14. In Bihar Eastern Gangetic Fishermen Co-operative Society Ltd. vs. Sipahi Singh and others (1978 1 S.C.R. 375), where this Court relied on a previous decision in Mulamchand vs. State of Madhya Pradesh (1968 3 S.C.R. 214) and reiterated that there cannot be any question of estoppel or ratification in a case where there is contravention of the provisions of Article 299(1) of the Constitution. The reason is that the provisions of section 175(3) of the Government of India Act and the corresponding provisions of Article 299(1) of the Constitution have not been enacted for the sake of mere form but they have been enacted for safeguarding the Government against unauthorised contracts. The provisions are embodied in section 175(3) of the Government of India Act and Article 299(1) of the Constitution on the ground of public policy – on the ground of protection of general public… and these formalities cannot be waived or dispensed with. This Court again reiterated the three conditions mentioned hereinbefore. The same principle was again reiterated by this Court in Union of India vs. M/s. Hanuman Oil Mills Ltd., and others (1987 Suppl. S.C.C. 84).
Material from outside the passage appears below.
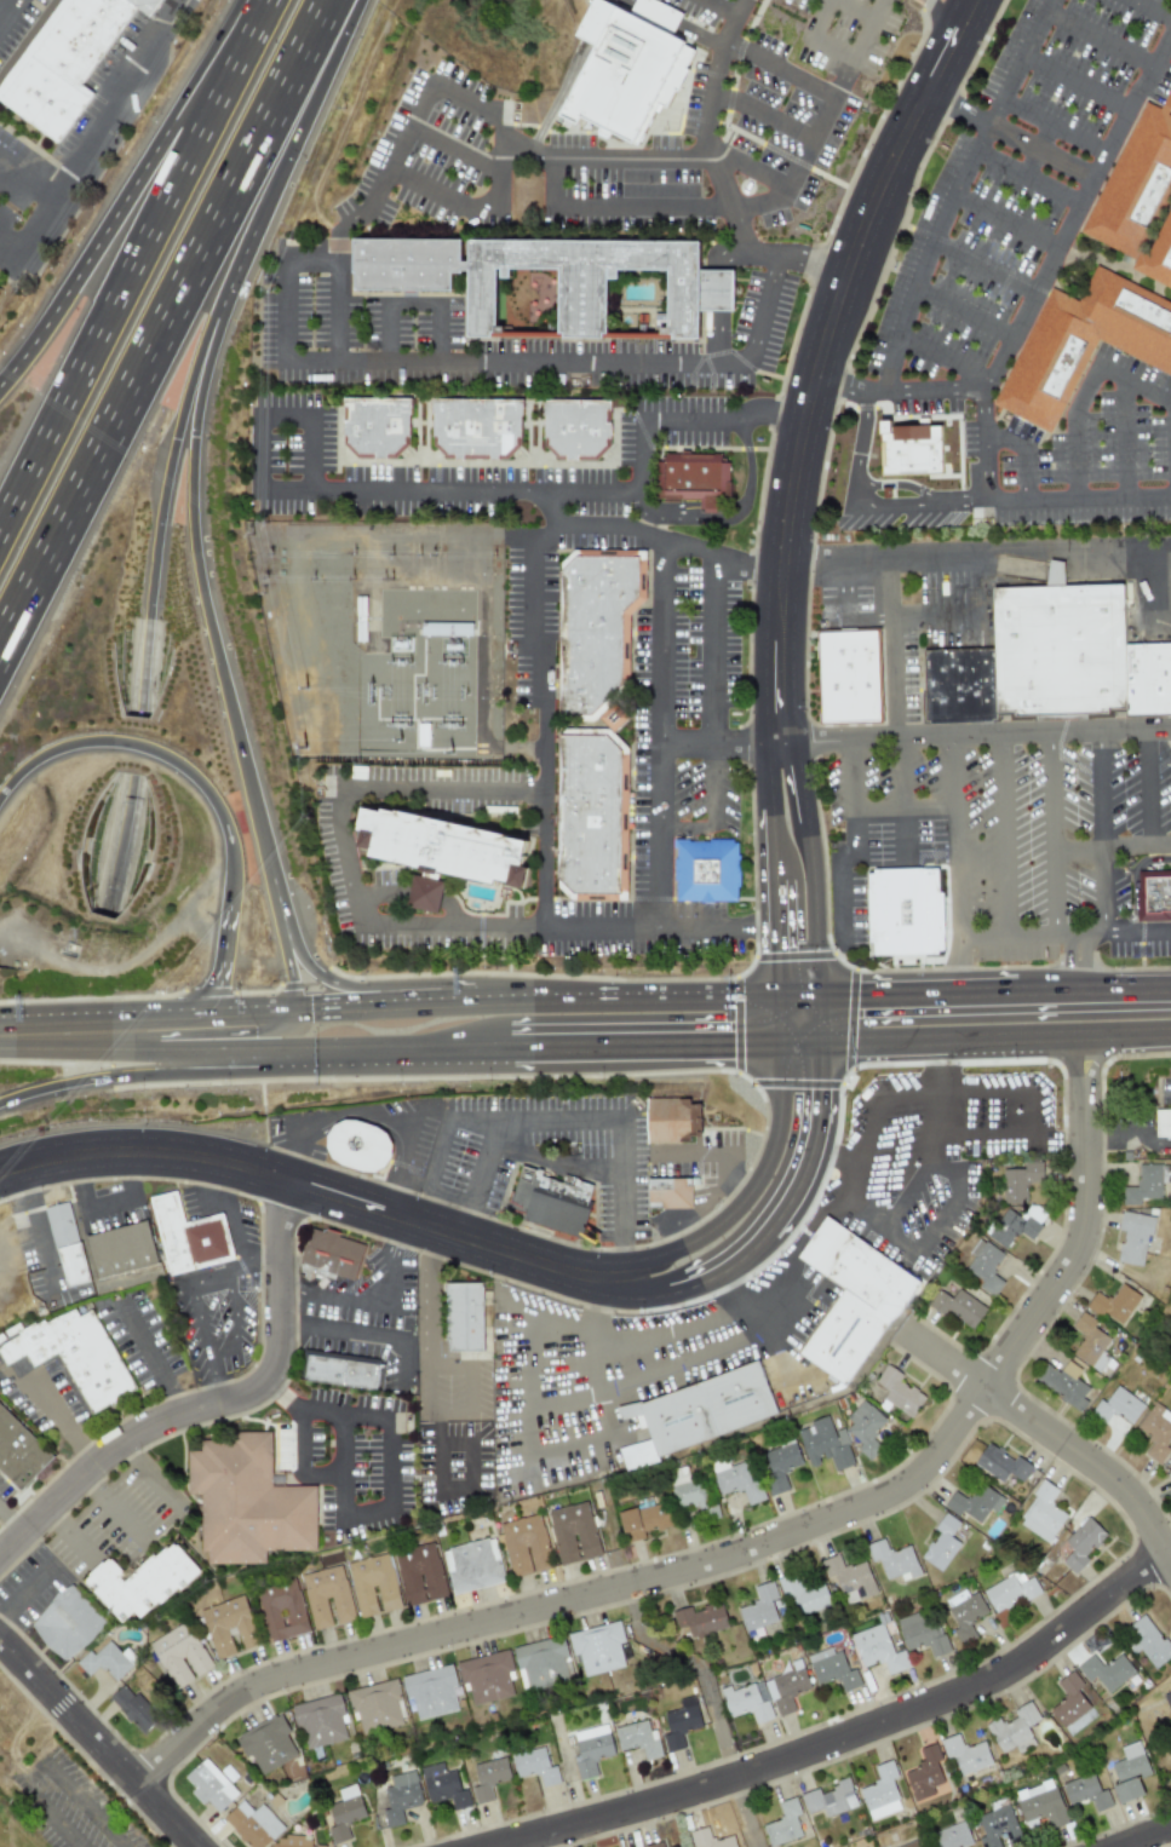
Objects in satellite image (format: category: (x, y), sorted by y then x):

15. In the instant case, we have referred the letter dated 31st August, 1976 which towards the end stated that the parties to attend the office within 10 days to sign the agreement which is under preparation. It is common ground that no such agreement was signed.
16. In the aforesaid view of the matter the High Court was right in the view it took and the submissions made on behalf of the appellants cannot be entertained. The appeal fails and accordingly dismissed with costs.